● Assignment
Once you find the line below that contains "top: 72px ->", write it out along with every later line exactly as given, stopping only when the records end. Omit the pictures.

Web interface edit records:
^^^^
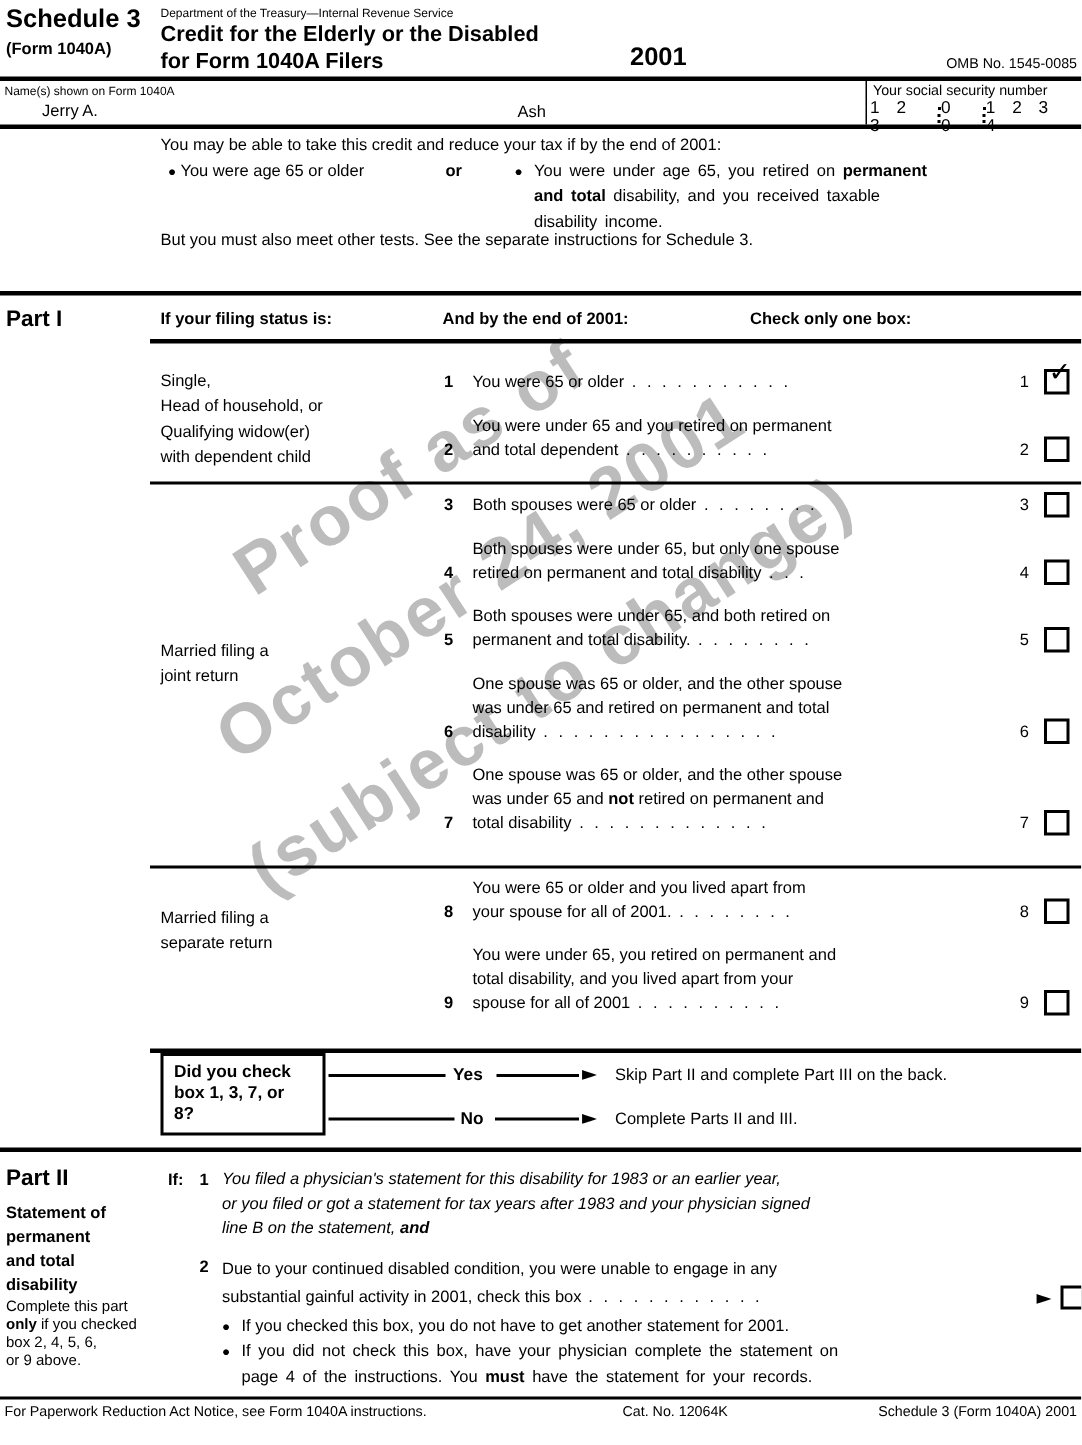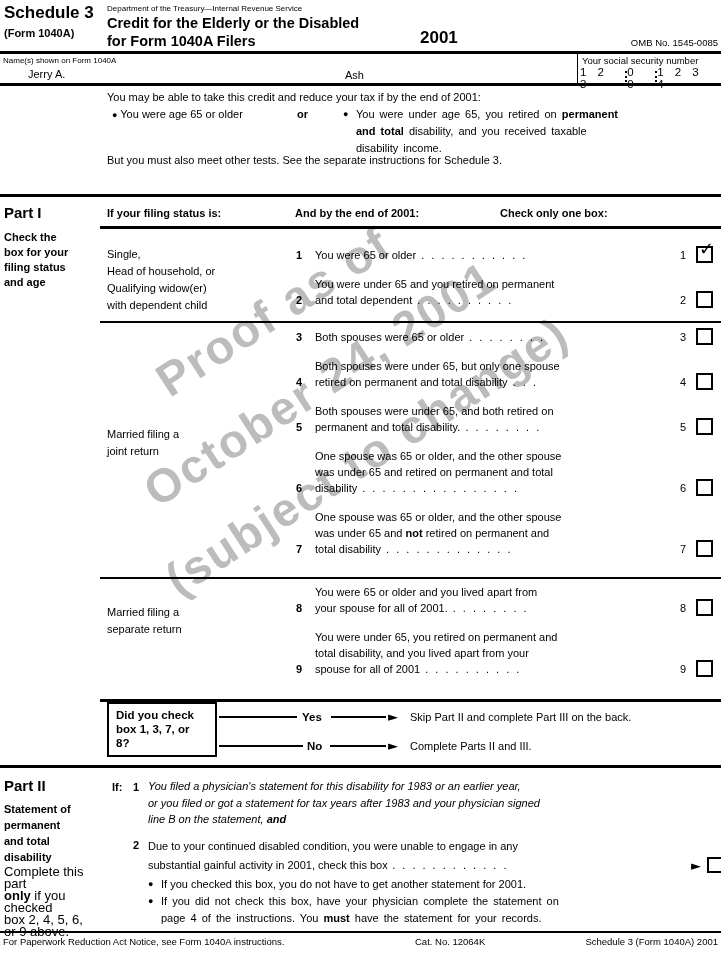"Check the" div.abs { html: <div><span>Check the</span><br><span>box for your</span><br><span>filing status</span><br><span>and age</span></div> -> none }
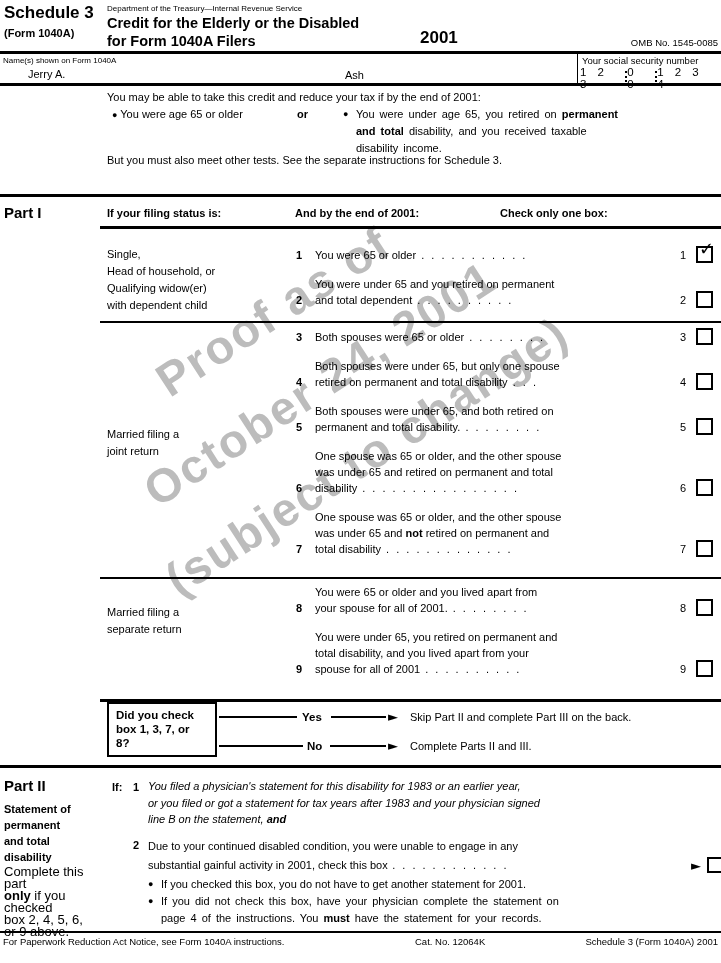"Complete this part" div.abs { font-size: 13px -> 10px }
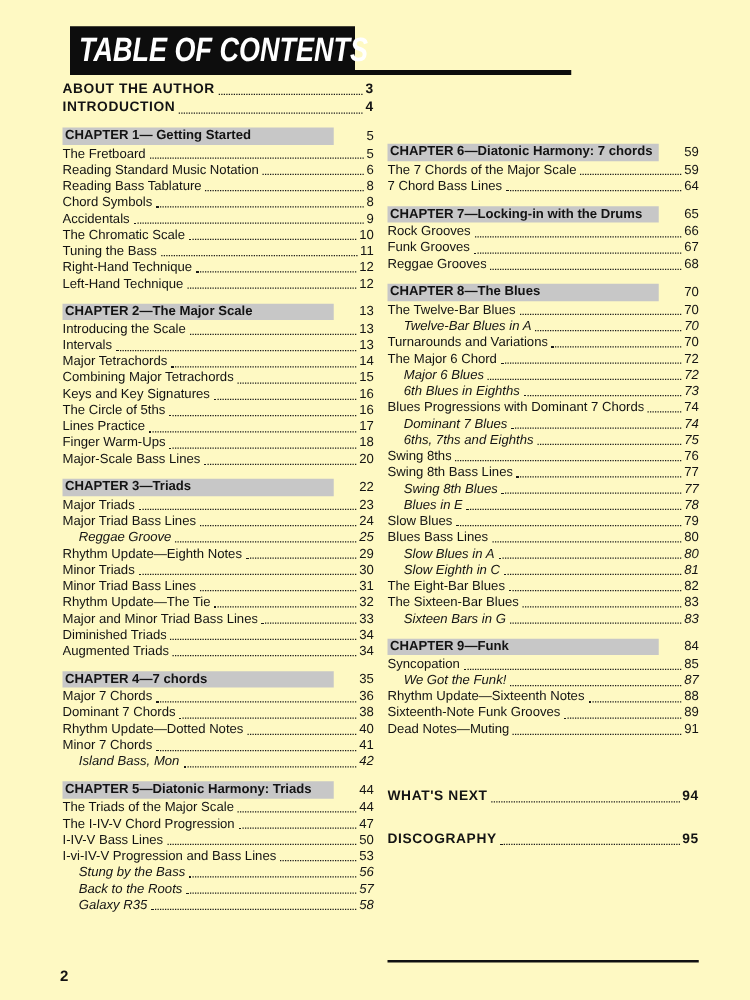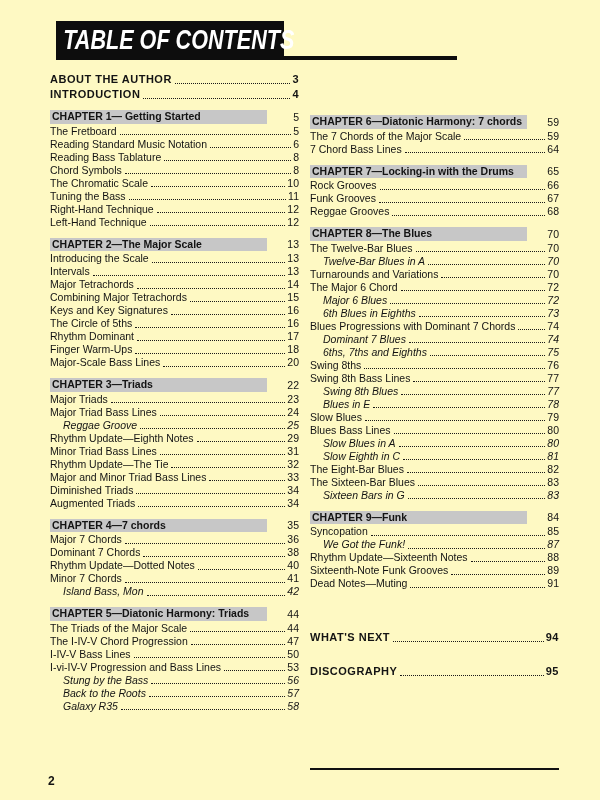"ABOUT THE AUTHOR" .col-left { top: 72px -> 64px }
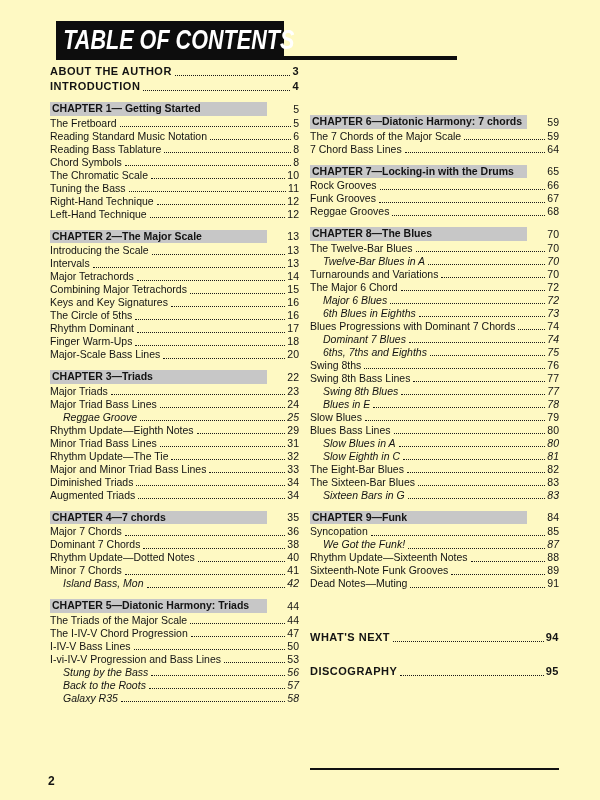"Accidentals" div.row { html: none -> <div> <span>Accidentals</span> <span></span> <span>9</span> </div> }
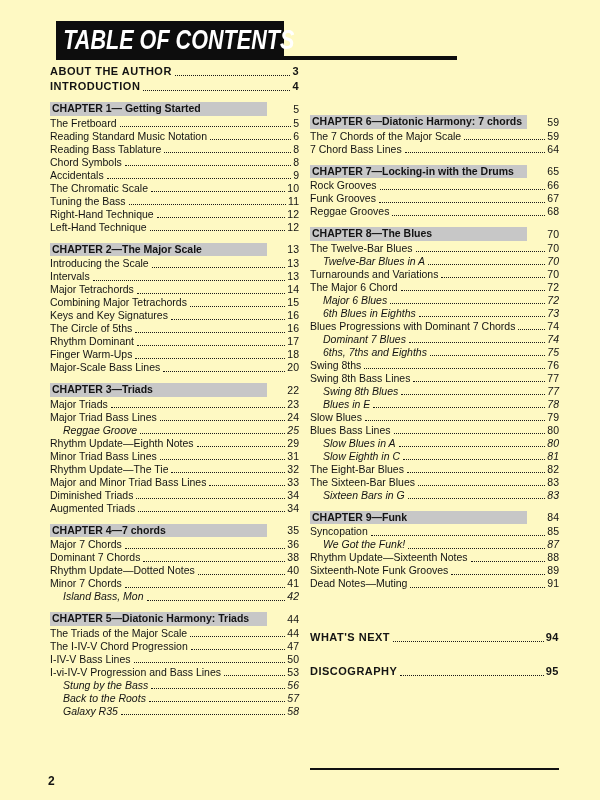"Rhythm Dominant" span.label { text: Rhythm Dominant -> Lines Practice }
^^^^
● Exercise output
"ABOUT THE AUTHOR" .col-left { top: 72px -> 64px }
"Accidentals" div.row { html: none -> <div> <span>Accidentals</span> <span></span> <span>9</span> </div> }
"Rhythm Dominant" span.label { text: Rhythm Dominant -> Lines Practice }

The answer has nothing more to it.